Under the agreement, day-to-day editorial and production operations will be handled by the Magazine Group from its current offices in Washington, D.C., said Ottenberg. She added that the company's current staff will work on projects, and that new staff would be hired as needed.

Ottenberg and Giannetti said that plans call for the Magazine Group to have access to National Geographic assets in the pursuit and implementation of new editorial projects. Assets include the Society's photo archives, photographers, writers, and overall editorial vision and standards. "We'll be calling on their editorial brain trust," Ottenberg said.

Giannetti said National Geographic Traveler Editor in Chief Keith Bellows would serve as the chief editorial liaison between his company and the Magazine Group on all projects. He added that the timing is right for this kind of initiative because focusing on social responsibility has become an increasing priority for corporations. "We're going into this with a very targeted view of what we want to do," he said. "Corporate and social responsibility is not merely a buzzword, but rather a way that companies have to distinguish themselves as organizations that care. Corporate responsibility is on the radar of many companies. It's an intersection between commerce and cause."

Giannetti also said that none of the projects taken on will be ad-supported vehicles. "These will be communications vehicles solely underwritten by the companies we are dealing with. This is our business model, and we feel that's the best way to go." He also pointed out that any publications that GeoGroup Media creates could be used for a client's external or internal communications needs, or both.

Giannetti declined to reveal details of the financial agreement between National Geographic and the Magazine Group, except to say that there would be "a revenue split," and that the financial model was similar to licensing agreements his company had for publishing different versions of various National Geographic titles outside the United States.
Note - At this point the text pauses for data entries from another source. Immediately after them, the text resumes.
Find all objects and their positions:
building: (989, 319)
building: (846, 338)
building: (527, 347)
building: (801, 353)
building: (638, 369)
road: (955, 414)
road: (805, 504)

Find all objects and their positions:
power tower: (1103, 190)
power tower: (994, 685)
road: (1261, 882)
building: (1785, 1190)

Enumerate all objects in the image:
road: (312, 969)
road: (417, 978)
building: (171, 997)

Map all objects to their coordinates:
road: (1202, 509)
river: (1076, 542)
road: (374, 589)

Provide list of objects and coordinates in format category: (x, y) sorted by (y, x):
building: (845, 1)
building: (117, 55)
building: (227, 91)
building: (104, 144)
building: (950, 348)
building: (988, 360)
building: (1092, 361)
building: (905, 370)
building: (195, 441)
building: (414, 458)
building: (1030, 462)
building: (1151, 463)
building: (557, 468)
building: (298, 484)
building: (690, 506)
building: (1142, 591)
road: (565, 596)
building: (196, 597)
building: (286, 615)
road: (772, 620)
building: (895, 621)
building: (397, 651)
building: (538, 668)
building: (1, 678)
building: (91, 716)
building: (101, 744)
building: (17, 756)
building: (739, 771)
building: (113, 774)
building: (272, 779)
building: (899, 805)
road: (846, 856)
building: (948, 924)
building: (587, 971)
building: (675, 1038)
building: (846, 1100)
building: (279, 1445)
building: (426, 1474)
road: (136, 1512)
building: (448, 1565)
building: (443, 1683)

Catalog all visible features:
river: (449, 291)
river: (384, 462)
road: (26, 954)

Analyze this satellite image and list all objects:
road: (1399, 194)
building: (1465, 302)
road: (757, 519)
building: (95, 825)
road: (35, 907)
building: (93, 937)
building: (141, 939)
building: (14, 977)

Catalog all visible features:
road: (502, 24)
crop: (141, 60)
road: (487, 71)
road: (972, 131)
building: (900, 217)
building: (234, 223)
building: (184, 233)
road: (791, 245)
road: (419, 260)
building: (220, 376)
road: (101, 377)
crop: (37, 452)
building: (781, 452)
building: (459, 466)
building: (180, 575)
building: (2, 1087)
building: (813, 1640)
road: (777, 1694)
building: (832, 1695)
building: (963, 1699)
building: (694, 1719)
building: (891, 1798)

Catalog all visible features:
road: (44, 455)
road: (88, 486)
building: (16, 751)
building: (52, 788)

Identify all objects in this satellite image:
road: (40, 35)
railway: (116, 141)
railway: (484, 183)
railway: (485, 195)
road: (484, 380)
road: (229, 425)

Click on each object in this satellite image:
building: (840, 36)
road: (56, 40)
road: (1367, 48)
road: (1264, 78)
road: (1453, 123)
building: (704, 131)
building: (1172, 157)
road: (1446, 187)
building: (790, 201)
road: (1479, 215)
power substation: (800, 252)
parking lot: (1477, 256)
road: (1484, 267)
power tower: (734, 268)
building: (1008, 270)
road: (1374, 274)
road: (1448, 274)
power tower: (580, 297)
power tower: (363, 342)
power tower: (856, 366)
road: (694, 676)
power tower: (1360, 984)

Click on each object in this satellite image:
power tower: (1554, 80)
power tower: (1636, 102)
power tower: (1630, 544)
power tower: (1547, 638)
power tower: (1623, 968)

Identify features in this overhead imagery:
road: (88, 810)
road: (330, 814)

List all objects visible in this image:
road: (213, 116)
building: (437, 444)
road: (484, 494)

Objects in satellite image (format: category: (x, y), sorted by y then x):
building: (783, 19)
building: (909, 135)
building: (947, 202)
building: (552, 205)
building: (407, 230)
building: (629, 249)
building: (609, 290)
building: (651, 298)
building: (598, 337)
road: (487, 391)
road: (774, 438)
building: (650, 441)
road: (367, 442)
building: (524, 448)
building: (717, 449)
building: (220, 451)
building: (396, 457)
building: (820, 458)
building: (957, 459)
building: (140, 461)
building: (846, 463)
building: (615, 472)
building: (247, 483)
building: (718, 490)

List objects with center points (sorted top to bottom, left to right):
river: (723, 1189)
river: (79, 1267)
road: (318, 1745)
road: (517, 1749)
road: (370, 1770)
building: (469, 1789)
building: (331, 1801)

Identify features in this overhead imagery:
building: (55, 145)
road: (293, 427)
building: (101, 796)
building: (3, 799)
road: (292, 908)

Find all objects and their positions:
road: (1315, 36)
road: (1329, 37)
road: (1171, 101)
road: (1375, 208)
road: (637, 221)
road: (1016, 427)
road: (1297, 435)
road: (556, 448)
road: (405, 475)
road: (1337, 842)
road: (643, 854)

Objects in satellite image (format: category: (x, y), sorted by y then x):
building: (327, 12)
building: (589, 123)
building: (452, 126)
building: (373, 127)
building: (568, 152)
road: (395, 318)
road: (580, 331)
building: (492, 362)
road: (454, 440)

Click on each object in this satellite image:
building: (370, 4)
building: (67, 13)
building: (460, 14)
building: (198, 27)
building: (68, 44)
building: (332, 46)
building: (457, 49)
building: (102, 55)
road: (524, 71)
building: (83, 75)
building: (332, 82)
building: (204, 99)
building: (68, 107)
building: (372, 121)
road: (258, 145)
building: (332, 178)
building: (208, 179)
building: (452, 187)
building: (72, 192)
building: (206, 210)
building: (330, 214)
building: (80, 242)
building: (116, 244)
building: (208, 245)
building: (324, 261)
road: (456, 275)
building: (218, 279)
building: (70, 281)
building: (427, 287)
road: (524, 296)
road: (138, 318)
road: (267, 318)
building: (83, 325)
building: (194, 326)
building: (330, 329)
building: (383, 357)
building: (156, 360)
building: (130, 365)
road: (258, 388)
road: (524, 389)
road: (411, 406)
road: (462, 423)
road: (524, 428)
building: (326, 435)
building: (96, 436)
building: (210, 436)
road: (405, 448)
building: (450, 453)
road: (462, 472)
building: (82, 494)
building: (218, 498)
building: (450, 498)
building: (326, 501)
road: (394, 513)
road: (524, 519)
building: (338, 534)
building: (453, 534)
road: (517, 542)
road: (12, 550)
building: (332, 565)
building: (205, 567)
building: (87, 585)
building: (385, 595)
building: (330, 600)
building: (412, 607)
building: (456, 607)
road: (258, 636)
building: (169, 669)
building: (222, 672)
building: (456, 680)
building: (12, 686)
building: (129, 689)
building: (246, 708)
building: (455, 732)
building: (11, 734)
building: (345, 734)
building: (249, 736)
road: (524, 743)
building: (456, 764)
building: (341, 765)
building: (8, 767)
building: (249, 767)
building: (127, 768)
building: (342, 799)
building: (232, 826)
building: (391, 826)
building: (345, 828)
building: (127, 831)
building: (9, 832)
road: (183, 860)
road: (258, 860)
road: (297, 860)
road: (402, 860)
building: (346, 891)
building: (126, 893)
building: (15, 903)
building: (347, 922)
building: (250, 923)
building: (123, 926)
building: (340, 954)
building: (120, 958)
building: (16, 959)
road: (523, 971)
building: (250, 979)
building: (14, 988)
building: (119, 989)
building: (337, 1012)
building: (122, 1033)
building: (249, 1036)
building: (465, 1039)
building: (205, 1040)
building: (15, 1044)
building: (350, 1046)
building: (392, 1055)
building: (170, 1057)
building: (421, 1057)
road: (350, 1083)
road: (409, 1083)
The new alliance has yet to sign up a client, but Giannetti said he and other executives had already completed pitches to several potential clients.

Custom publishing is becoming more popular with corporations that want to connect not only with their specific constituencies, but also with the general public for a wide variety of reasons. Some use custom publishing as a public relations vehicle, while others use it as a means to communicate a tailored message in a controlled editorial environment to a specific audience of current or prospective customers.

Companies have found that traditional advertising is not as effective as it once was, due to media proliferation and a growing trend among consumers to block ads and hand-pick the media they use to receive information. Custom publishing delivers a specific audience of interested consumers.

Also, a Roper Public Affairs survey released this fall found that 75 percent of consumers feel better informed when reading custom publications because they contain articles and information targeted to their specific interests.

The custom publishing industry has shown steady growth over the past ten years and has become a $30 billion-plus business as of 2004, according to the Custom Publishing Council, an independent trade group that was spun off from the Magazine Publishers Association several years ago.